** What needs to be done **
Your copy of the data below must be exact and must leave out all pictures.

** Recorded data **
>>
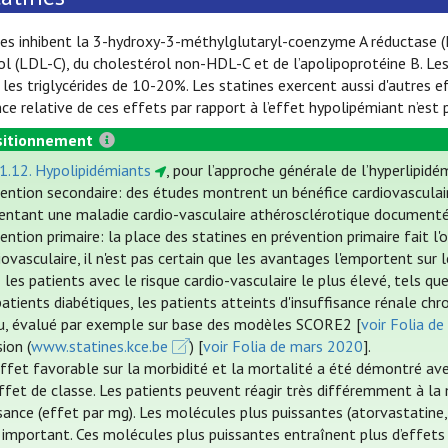
nes inhibent la 3-hydroxy-3-méthylglutaryl-coenzyme A réductase (
ol (LDL-C), du cholestérol non-HDL-C et de l’apolipoprotéine B. Les
les triglycérides de 10-20%. Les statines exercent aussi d'autres e
ce relative de ces effets par rapport à l’effet hypolipémiant n’est p
itionnement
 1.12. Hypolipidémiants
, pour l’approche générale de l’hyperlipidé
ention secondaire: des études montrent un bénéfice cardiovasculair
entant une maladie cardio-vasculaire athérosclérotique documentée
ention primaire: la place des statines en prévention primaire fait l'o
iovasculaire, il n'est pas certain que les avantages l'emportent sur 
 les patients avec le risque cardio-vasculaire le plus élevé, tels qu
patients diabétiques, les patients atteints d'insuffisance rénale chr
u, évalué par exemple sur base des modèles SCORE2 [
voir Folia de
sion (
www.statines.kce.be
) [
voir Folia de mars 2020
].
ffet favorable sur la morbidité et la mortalité a été démontré ave
ffet de classe. Les patients peuvent réagir très différemment à l
sance (effet par mg). Les molécules plus puissantes (atorvastatin
 important. Ces molécules plus puissantes entraînent plus d’effets 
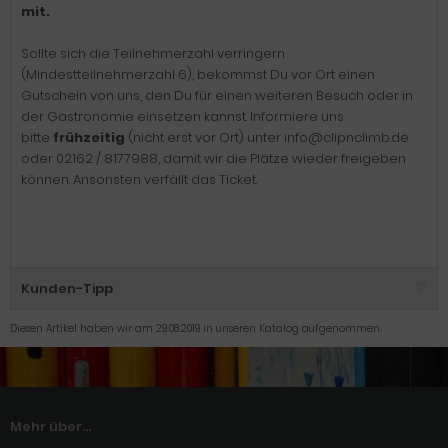
mit.
Sollte sich die Teilnehmerzahl verringern
(Mindestteilnehmerzahl 6), bekommst Du vor Ort einen
Gutschein von uns, den Du für einen weiteren Besuch oder in
der Gastronomie einsetzen kannst. Informiere uns
bitte
frühzeitig
(nicht erst vor Ort)
unter info@clipnclimb.de
oder 02162 / 8177988, damit wir die Plätze wieder freigeben
können. Ansonsten verfällt das Ticket.
Kunden-Tipp
Diesen Artikel haben wir am 29.08.2019 in unseren Katalog aufgenommen.
Mehr über...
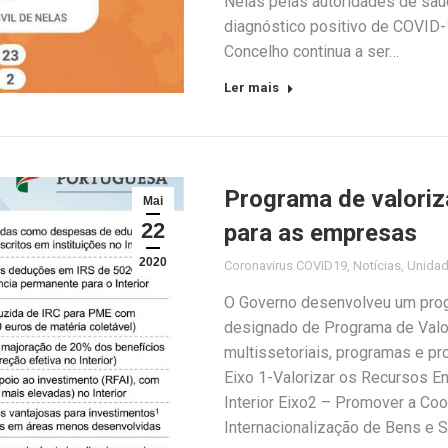
Nelas pelas autoridades de sa
diagnóstico positivo de COVID-1
Concelho continua a ser…
Ler mais
Programa de valoriz
Mai
22
para as empresas
2020
Coronavirus COVID19
,
Notícias
,
Unida
O Governo desenvolveu um progra
designado de Programa de Valor
multissetoriais, programas e pr
Eixo 1-Valorizar os Recursos E
Interior Eixo2 – Promover a Coo
Internacionalização de Bens e S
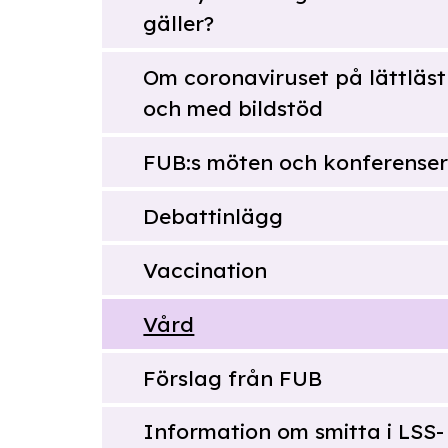
gäller?
Om coronaviruset på lättläst
och med bildstöd
FUB:s möten och konferense
Debattinlägg
Vaccination
Vård
Förslag från FUB
Information om smitta i LSS-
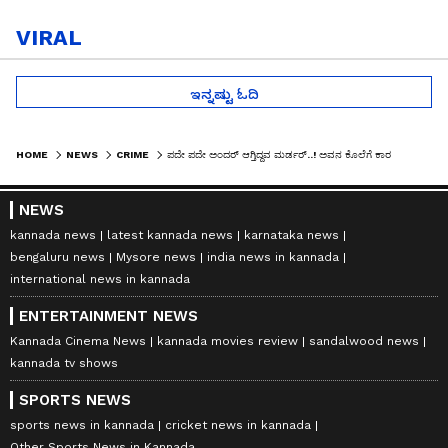
VIRAL
ಇನ್ನಷ್ಟು ಓದಿ
HOME
NEWS
CRIME
ಪದೇ ಪದೇ ಅಂದರ್ ಆಗ್ತಿದ್ದವ ಮರ್ಡರ್..! ಅವನ ಕೊಲೆಗೆ ಕಾರಣ ಆತ ಕದ್ದ ಮಾಲು..!
NEWS
kannada news
latest kannada news
karnataka news
bengaluru news
Mysore news
india news in kannada
international news in kannada
ENTERTAINMENT NEWS
Kannada Cinema News
kannada movies review
sandalwood news
kannada tv shows
SPORTS NEWS
sports news in kannada
cricket news in kannada
Other Sports News in Kannada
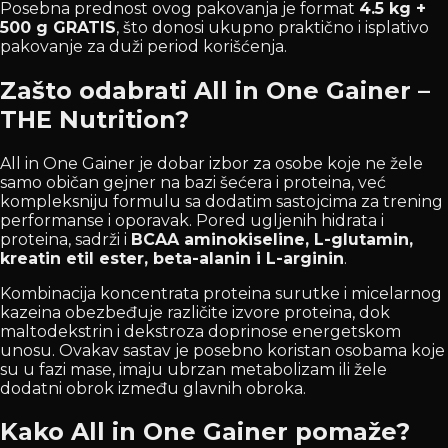
Posebna prednost ovog pakovanja je format
4.5 kg +
500 g GRATIS
, što donosi ukupno praktično i isplativo
pakovanje za duži period korišćenja.
Zašto odabrati All in One Gainer –
THE Nutrition?
All in One Gainer je dobar izbor za osobe koje ne žele
samo običan gejner na bazi šećera i proteina, već
kompleksniju formulu sa dodatim sastojcima za trening
performanse i oporavak. Pored ugljenih hidrata i
proteina, sadrži i
BCAA aminokiseline, L-glutamin,
kreatin etil ester, beta-alanin i L-arginin
.
Kombinacija koncentrata proteina surutke i micelarnog
kazeina obezbeđuje različite izvore proteina, dok
maltodekstrin i dekstroza doprinose energetskom
unosu. Ovakav sastav je posebno koristan osobama koje
su u fazi mase, imaju ubrzan metabolizam ili žele
dodatni obrok između glavnih obroka.
Kako All in One Gainer pomaže?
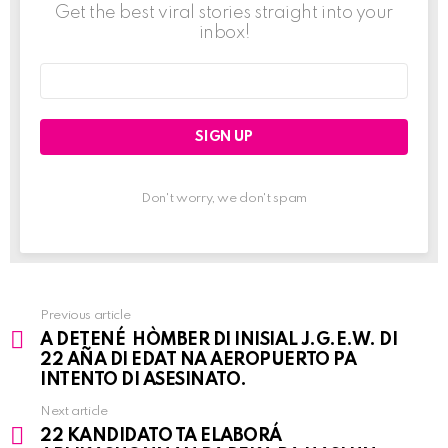
Get the best viral stories straight into your
inbox!
Email
address:
Don't worry, we don't spam
Previous article
See
A DETENÉ HÒMBER DI INISIAL J.G.E.W. DI
more
22 AÑA DI EDAT NA AEROPUERTO PA
INTENTO DI ASESINATO.
Next article
22 KANDIDATO TA ELABORÁ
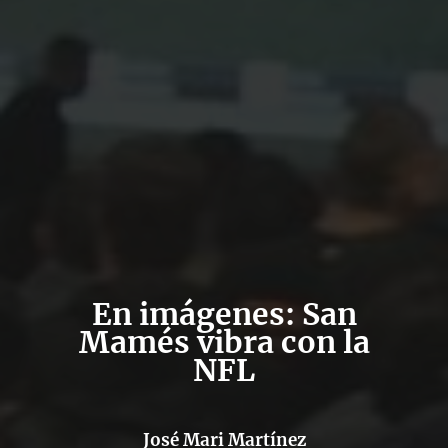
En imágenes: San
Mamés vibra con la
NFL
José Mari Martínez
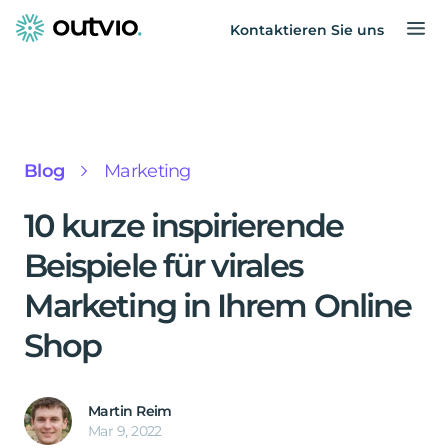
Kontaktieren Sie uns
Blog
Marketing
10 kurze inspirierende
Beispiele für virales
Marketing in Ihrem Online
Shop
Martin Reim
Mar 9, 2022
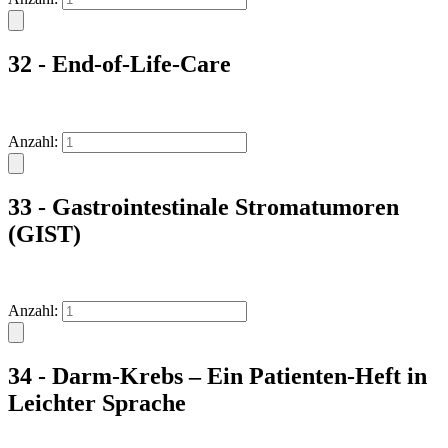
32 - End-of-Life-Care
Anzahl:
33 - Gastrointestinale Stromatumoren
(GIST)
Anzahl:
34 - Darm-Krebs – Ein Patienten-Heft in
Leichter Sprache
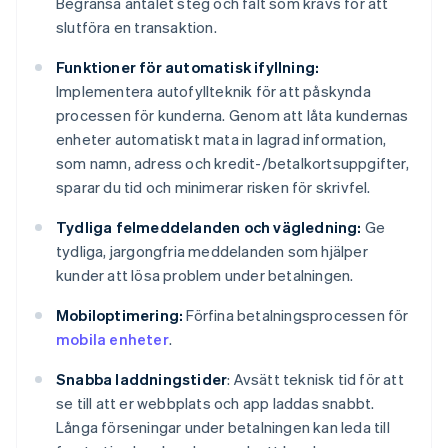
Begränsa antalet steg och fält som krävs för att
slutföra en transaktion.
Funktioner för automatisk ifyllning:
Implementera autofyllteknik för att påskynda
processen för kunderna. Genom att låta kundernas
enheter automatiskt mata in lagrad information,
som namn, adress och kredit-/betalkortsuppgifter,
sparar du tid och minimerar risken för skrivfel.
Tydliga felmeddelanden och vägledning:
Ge
tydliga, jargongfria meddelanden som hjälper
kunder att lösa problem under betalningen.
Mobiloptimering:
Förfina betalningsprocessen för
mobila enheter
.
Snabba laddningstider
: Avsätt teknisk tid för att
se till att er webbplats och app laddas snabbt.
Långa förseningar under betalningen kan leda till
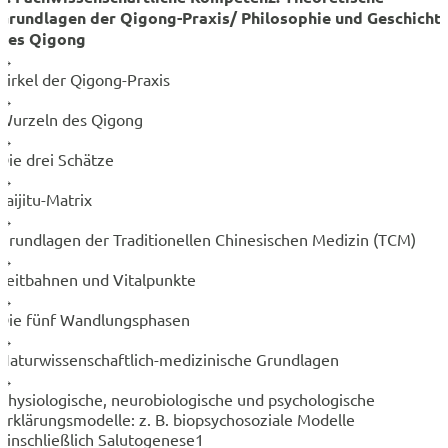
Grundlagen der Qigong-Praxis/ Philosophie und Geschicht
des Qigong
→
Zirkel der Qigong-Praxis
→
Wurzeln des Qigong
→
Die drei Schätze
→
Taijitu-Matrix
→
Grundlagen der Traditionellen Chinesischen Medizin (TCM)
→
Leitbahnen und Vitalpunkte
→
Die fünf Wandlungsphasen
→
Naturwissenschaftlich-medizinische Grundlagen
→
Physiologische, neurobiologische und psychologische
Erklärungsmodelle: z. B. biopsychosoziale Modelle
einschließlich Salutogenese1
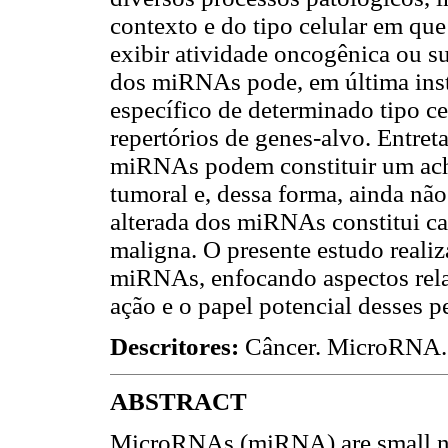
contexto e do tipo celular em 
exibir atividade oncogênica ou s
dos miRNAs pode, em última ins
específico de determinado tipo ce
repertórios de genes-alvo. Entret
miRNAs podem constituir um ach
tumoral e, dessa forma, ainda não
alterada dos miRNAs constitui c
maligna. O presente estudo realiz
miRNAs, enfocando aspectos rel
ação e o papel potencial desses 
Descritores:
Câncer. MicroRNA. 
ABSTRACT
MicroRNAs (miRNA) are small n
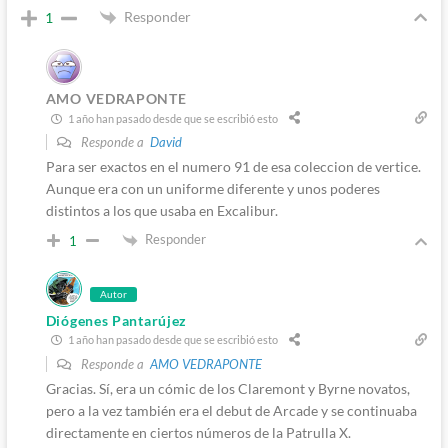
Responder
1
AMO VEDRAPONTE
1 año han pasado desde que se escribió esto
Responde a
David
Para ser exactos en el numero 91 de esa coleccion de vertice.
Aunque era con un uniforme diferente y unos poderes
distintos a los que usaba en Excalibur.
Responder
1
Autor
Diógenes Pantarújez
1 año han pasado desde que se escribió esto
Responde a
AMO VEDRAPONTE
Gracias. Sí, era un cómic de los Claremont y Byrne novatos,
pero a la vez también era el debut de Arcade y se continuaba
directamente en ciertos números de la Patrulla X.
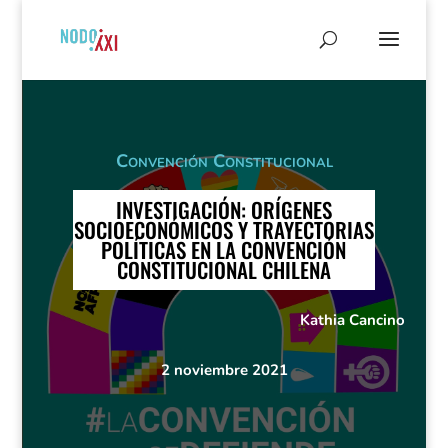
Convención Constitucional
INVESTIGACIÓN: ORÍGENES
SOCIOECONÓMICOS Y TRAYECTORIAS
POLÍTICAS EN LA CONVENCIÓN
CONSTITUCIONAL CHILENA
Kathia Cancino
2 noviembre 2021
<<
** Task result **
nes inhibent la 3-hydroxy-3-méthylglutaryl-coenzyme A réductase (
ol (LDL-C), du cholestérol non-HDL-C et de l’apolipoprotéine B. Les
les triglycérides de 10-20%. Les statines exercent aussi d'autres e
ce relative de ces effets par rapport à l’effet hypolipémiant n’est p
itionnement
 1.12. Hypolipidémiants
, pour l’approche générale de l’hyperlipidé
ention secondaire: des études montrent un bénéfice cardiovasculair
entant une maladie cardio-vasculaire athérosclérotique documentée
ention primaire: la place des statines en prévention primaire fait l'o
iovasculaire, il n'est pas certain que les avantages l'emportent sur 
 les patients avec le risque cardio-vasculaire le plus élevé, tels qu
patients diabétiques, les patients atteints d'insuffisance rénale chr
u, évalué par exemple sur base des modèles SCORE2 [
voir Folia de
sion (
www.statines.kce.be
) [
voir Folia de mars 2020
].
ffet favorable sur la morbidité et la mortalité a été démontré ave
ffet de classe. Les patients peuvent réagir très différemment à l
sance (effet par mg). Les molécules plus puissantes (atorvastatin
 important. Ces molécules plus puissantes entraînent plus d’effets 
mit.
Sollte sich die Teilnehmerzahl verringern
(Mindestteilnehmerzahl 6), bekommst Du vor Ort einen
Gutschein von uns, den Du für einen weiteren Besuch oder in
der Gastronomie einsetzen kannst. Informiere uns
bitte
frühzeitig
(nicht erst vor Ort)
unter info@clipnclimb.de
oder 02162 / 8177988, damit wir die Plätze wieder freigeben
können. Ansonsten verfällt das Ticket.
Kunden-Tipp
Diesen Artikel haben wir am 29.08.2019 in unseren Katalog aufgenommen.
Mehr über...
Nelas pelas autoridades de sa
diagnóstico positivo de COVID-1
Concelho continua a ser…
Ler mais
Programa de valoriz
Mai
22
para as empresas
2020
Coronavirus COVID19
,
Notícias
,
Unida
O Governo desenvolveu um progra
designado de Programa de Valor
multissetoriais, programas e pr
Eixo 1-Valorizar os Recursos E
Interior Eixo2 – Promover a Coo
Internacionalização de Bens e S
gäller?
Om coronaviruset på lättläst
och med bildstöd
FUB:s möten och konferense
Debattinlägg
Vaccination
Vård
Förslag från FUB
Information om smitta i LSS-
VIRAL
ಇನ್ನಷ್ಟು ಓದಿ
HOME
NEWS
CRIME
ಪದೇ ಪದೇ ಅಂದರ್ ಆಗ್ತಿದ್ದವ ಮರ್ಡರ್..! ಅವನ ಕೊಲೆಗೆ ಕಾರಣ ಆತ ಕದ್ದ ಮಾಲು..!
NEWS
kannada news
latest kannada news
karnataka news
bengaluru news
Mysore news
india news in kannada
international news in kannada
ENTERTAINMENT NEWS
Kannada Cinema News
kannada movies review
sandalwood news
kannada tv shows
SPORTS NEWS
sports news in kannada
cricket news in kannada
Other Sports News in Kannada
Posebna prednost ovog pakovanja je format
4.5 kg +
500 g GRATIS
, što donosi ukupno praktično i isplativo
pakovanje za duži period korišćenja.
Zašto odabrati All in One Gainer –
THE Nutrition?
All in One Gainer je dobar izbor za osobe koje ne žele
samo običan gejner na bazi šećera i proteina, već
kompleksniju formulu sa dodatim sastojcima za trening
performanse i oporavak. Pored ugljenih hidrata i
proteina, sadrži i
BCAA aminokiseline, L-glutamin,
kreatin etil ester, beta-alanin i L-arginin
.
Kombinacija koncentrata proteina surutke i micelarnog
kazeina obezbeđuje različite izvore proteina, dok
maltodekstrin i dekstroza doprinose energetskom
unosu. Ovakav sastav je posebno koristan osobama koje
su u fazi mase, imaju ubrzan metabolizam ili žele
dodatni obrok između glavnih obroka.
Kako All in One Gainer pomaže?
Get the best viral stories straight into your
inbox!
Email
address:
Don't worry, we don't spam
Previous article
See
A DETENÉ HÒMBER DI INISIAL J.G.E.W. DI
more
22 AÑA DI EDAT NA AEROPUERTO PA
INTENTO DI ASESINATO.
Next article
22 KANDIDATO TA ELABORÁ
En imágenes: San
Mamés vibra con la
NFL
José Mari Martínez
Kontaktieren Sie uns
Blog
Marketing
10 kurze inspirierende
Beispiele für virales
Marketing in Ihrem Online
Shop
Martin Reim
Mar 9, 2022
32 - End-of-Life-Care
Anzahl:
33 - Gastrointestinale Stromatumoren
(GIST)
Anzahl:
34 - Darm-Krebs – Ein Patienten-Heft in
Leichter Sprache
Begränsa antalet steg och fält som krävs för att
slutföra en transaktion.
Funktioner för automatisk ifyllning:
Implementera autofyllteknik för att påskynda
processen för kunderna. Genom att låta kundernas
enheter automatiskt mata in lagrad information,
som namn, adress och kredit-/betalkortsuppgifter,
sparar du tid och minimerar risken för skrivfel.
Tydliga felmeddelanden och vägledning:
Ge
tydliga, jargongfria meddelanden som hjälper
kunder att lösa problem under betalningen.
Mobiloptimering:
Förfina betalningsprocessen för
mobila enheter
.
Snabba laddningstider
: Avsätt teknisk tid för att
se till att er webbplats och app laddas snabbt.
Långa förseningar under betalningen kan leda till
Grundlagen der Qigong-Praxis/ Philosophie und Geschicht
des Qigong
→
Zirkel der Qigong-Praxis
→
Wurzeln des Qigong
→
Die drei Schätze
→
Taijitu-Matrix
→
Grundlagen der Traditionellen Chinesischen Medizin (TCM)
→
Leitbahnen und Vitalpunkte
→
Die fünf Wandlungsphasen
→
Naturwissenschaftlich-medizinische Grundlagen
→
Physiologische, neurobiologische und psychologische
Erklärungsmodelle: z. B. biopsychosoziale Modelle
einschließlich Salutogenese1
contexto e do tipo celular em 
exibir atividade oncogênica ou s
dos miRNAs pode, em última ins
específico de determinado tipo ce
repertórios de genes-alvo. Entret
miRNAs podem constituir um ach
tumoral e, dessa forma, ainda não
alterada dos miRNAs constitui c
maligna. O presente estudo realiz
miRNAs, enfocando aspectos rel
ação e o papel potencial desses 
Descritores:
Câncer. MicroRNA. 
ABSTRACT
MicroRNAs (miRNA) are small n
Responder
1
AMO VEDRAPONTE
1 año han pasado desde que se escribió esto
Responde a
David
Para ser exactos en el numero 91 de esa coleccion de vertice.
Aunque era con un uniforme diferente y unos poderes
distintos a los que usaba en Excalibur.
Responder
1
Autor
Diógenes Pantarújez
1 año han pasado desde que se escribió esto
Responde a
AMO VEDRAPONTE
Gracias. Sí, era un cómic de los Claremont y Byrne novatos,
pero a la vez también era el debut de Arcade y se continuaba
directamente en ciertos números de la Patrulla X.
Convención Constitucional
INVESTIGACIÓN: ORÍGENES
SOCIOECONÓMICOS Y TRAYECTORIAS
POLÍTICAS EN LA CONVENCIÓN
CONSTITUCIONAL CHILENA
Kathia Cancino
2 noviembre 2021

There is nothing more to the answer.